When looking at the coefficient values of the logistic regression, we see the same effect. Somehow, customers that have two products have a lower churn probability compared to customers that have one, three, or four products.
Therefore, I assume that this trend is present in the data and not randomly used by our XGBoost model.
Am I still worried? Yes. What would I usually do?
-
Look at the literature. This relationship could make sense, who knows?
-
Question the relevance of the data. I already had the topic in mind when I was searching for a data set. I did not have a lot of alternatives, and this data set has no copyrights. The algorithm is only as good as the data.
-
Explore the data set. An explanatory analysis before building the model is highly advisable. Maybe, I could find some patterns that can explain this counterintuitive result.
-
Delete the variable. If I suspected that the variable does not provide meaningful results and could lead to flaws, I would delete it. Even if that would mean losing some accuracy or AUC percentage points.
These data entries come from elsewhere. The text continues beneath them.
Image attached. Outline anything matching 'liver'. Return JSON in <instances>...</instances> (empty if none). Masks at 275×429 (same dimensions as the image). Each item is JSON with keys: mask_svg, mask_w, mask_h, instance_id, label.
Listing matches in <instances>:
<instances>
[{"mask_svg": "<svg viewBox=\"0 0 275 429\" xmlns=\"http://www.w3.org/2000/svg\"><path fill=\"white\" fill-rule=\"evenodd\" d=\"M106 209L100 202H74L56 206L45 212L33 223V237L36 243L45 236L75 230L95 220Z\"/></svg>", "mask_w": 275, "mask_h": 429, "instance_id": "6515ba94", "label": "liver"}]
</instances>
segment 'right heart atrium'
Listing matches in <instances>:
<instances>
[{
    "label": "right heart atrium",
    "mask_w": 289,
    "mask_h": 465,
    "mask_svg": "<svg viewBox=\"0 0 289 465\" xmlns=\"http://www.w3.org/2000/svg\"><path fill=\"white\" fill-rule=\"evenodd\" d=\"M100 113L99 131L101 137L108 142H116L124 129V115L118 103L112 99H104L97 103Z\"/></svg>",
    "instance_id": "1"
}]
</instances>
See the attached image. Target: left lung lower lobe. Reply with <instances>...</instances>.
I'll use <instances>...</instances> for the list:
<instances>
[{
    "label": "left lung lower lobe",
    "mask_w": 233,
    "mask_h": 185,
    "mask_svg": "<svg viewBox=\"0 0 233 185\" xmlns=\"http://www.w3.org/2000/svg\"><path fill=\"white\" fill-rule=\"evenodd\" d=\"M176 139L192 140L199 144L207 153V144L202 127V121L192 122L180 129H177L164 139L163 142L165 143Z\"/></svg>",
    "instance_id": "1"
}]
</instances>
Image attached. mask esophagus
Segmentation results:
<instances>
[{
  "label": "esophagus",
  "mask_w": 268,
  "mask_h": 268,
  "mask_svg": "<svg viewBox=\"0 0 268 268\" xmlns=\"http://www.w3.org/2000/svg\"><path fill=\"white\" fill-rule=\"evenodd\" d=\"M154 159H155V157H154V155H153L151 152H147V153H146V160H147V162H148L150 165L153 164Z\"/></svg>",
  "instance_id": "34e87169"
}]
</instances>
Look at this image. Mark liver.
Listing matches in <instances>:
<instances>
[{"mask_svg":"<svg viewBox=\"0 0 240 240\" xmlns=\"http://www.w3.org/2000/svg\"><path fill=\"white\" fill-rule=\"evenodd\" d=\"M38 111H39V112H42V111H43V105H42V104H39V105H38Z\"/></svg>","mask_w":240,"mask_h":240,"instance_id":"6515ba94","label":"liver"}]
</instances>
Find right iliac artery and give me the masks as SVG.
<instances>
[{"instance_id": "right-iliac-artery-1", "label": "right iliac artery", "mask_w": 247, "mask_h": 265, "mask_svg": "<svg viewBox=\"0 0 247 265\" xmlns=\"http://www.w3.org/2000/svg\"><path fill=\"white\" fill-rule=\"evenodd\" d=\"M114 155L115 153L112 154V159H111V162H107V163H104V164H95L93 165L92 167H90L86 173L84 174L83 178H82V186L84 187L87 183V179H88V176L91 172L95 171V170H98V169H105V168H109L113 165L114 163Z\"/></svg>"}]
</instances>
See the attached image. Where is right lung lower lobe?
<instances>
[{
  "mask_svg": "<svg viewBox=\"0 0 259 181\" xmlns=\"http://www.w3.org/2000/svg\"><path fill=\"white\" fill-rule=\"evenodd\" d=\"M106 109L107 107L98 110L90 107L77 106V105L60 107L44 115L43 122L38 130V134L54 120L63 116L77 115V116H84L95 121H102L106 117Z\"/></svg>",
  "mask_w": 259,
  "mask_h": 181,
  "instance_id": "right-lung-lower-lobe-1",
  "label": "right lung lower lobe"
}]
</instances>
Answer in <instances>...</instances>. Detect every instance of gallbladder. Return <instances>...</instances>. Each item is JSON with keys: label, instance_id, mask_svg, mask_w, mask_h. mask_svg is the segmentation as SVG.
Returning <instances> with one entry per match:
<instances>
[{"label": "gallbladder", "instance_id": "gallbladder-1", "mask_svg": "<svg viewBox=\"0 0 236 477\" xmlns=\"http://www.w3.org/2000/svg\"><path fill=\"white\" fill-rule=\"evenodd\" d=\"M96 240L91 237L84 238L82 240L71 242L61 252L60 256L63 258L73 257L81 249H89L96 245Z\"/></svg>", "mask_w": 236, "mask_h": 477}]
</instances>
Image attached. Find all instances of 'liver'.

The analysis that I have conducted so far could be done for every variable. We need to fully understand our model, right? But since this article has gotten really long (thumps up if you made it so far!), I will spare you further analysis.
Conclusion
It is vital that we understand our predictive model and that this model captures the generalized underlying trends of the data. If not, the company faces a ticking time bomb. All could go well until it doesn’t anymore.
Also, we need to able to explain our results to relevant stakeholders. Explaining predictive models and first foremost SHAP values to someone who has trouble understanding basic statistics is hard! Still, these stakeholders are often the decision-makers, so we must make sure that we can convince them that our model really works in practice.
Besides mitigating possible risks by increasing the trust in our model, we can get additional insights that we wouldn’t get with simpler models. This can be highly relevant. Especially for marketing departments who are always interested in understanding their customers.
If you have any questions or comments, feel free to reach me via the contact field or LinkedIn.
Stay tuned, and see you in the next post!
References
[1] Ribeiro, M. T., Singh, S. & Guestrin, C. (2016), “Why should I trust you?”: Explaining the predictions of any classifier, in B. Krishnapuram & M. Shah, eds, ‘KDD ’16: Proceedings of the 22nd ACM SIGKDD International Conference on Knowledge Discovery and Data Mining’, pp. 1135–1144.
[2] Keaveney, S. M. (1995), ‘Customer switching behavior in service industries: An exploratory study’, Journal of Marketing 59, 71–82.
[3] Lundberg, S. & Lee, S.-I. (2017), A unified approach to interpreting model predictions, in U. von Luxburg, I. M. Guyon, S. Bengio, H. M. Wallach & R. Fergus, eds, ‘NIPS’17: Proceedings of the 31st International Conference on Neural Information Processing Systems’, pp. 4768–4777.
[4] Chen, J., Le Song, Wainwright, M. J. & Jordan, M. I. (2018), Learning to explain: An information-theoretic perspective on model interpretation, in J. G. Dy & A. Krause, eds, ‘Proceedings of the 35th International Conference on Machine Learning’, pp. 882–891.
[5] Lundberg, S. M., Erion, G. G. & Lee, S.-I. (2019), ‘Consistent individualized feature attribution for tree ensembles’, pp. 1–9.